Today the focus is on the Australian Employment report for February (11.30 am Sydney time) ahead of the RBA rate decision (2.30 pm Sydney time). Australia is expected to have created 10,000 jobs in February from January’s 13,500. RBA Governor Philip Lowe speaks at a press conference in Sydney following the meeting (4 pm Sydney).
New Zealand reported that its Q4 GDP growth was at 0.5%, matching forecasts of 0.5%. Data releases that follow start with Japan’s National Core CPI report and All Industry Activity Index. Switzerland follows with its Trade Balance. The Swiss National Bank has its rate policy meeting (7.30 pm Sydney). Eurozone Construction Output follows. US data start with Philadelphia Fed Manufacturing Index, US Current Account, Weekly Unemployment Claims, Conference Board Leading Indicators.
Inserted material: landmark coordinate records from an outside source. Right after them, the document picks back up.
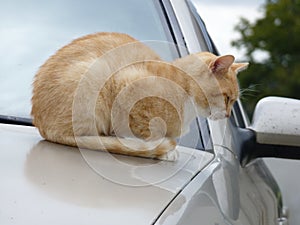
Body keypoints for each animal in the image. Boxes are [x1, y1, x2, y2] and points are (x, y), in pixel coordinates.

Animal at [31, 32, 248, 161]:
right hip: (95, 77)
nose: (228, 115)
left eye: (233, 101)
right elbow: (147, 131)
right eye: (227, 98)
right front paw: (162, 149)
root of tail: (42, 127)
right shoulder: (126, 86)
Trading Perspective: The Dollars demand is a direct result of liquidity concerns as companies need Dollars to settle transactions. The Fed and other central banks will coordinate to provide that Dollar liquidity across the globe through swap lines established for this purpose. Which will in turn see Dollar demand and the Greenback ease. Against the EM currencies, USD strength has spiralled out of control and we can expect intervention from some of the EM countries to ease the pressure on their currencies. FX moves have been swift and the best way to trade is to get in and out quickly. Don’t get married to any views, pick your ranges and trade accordingly.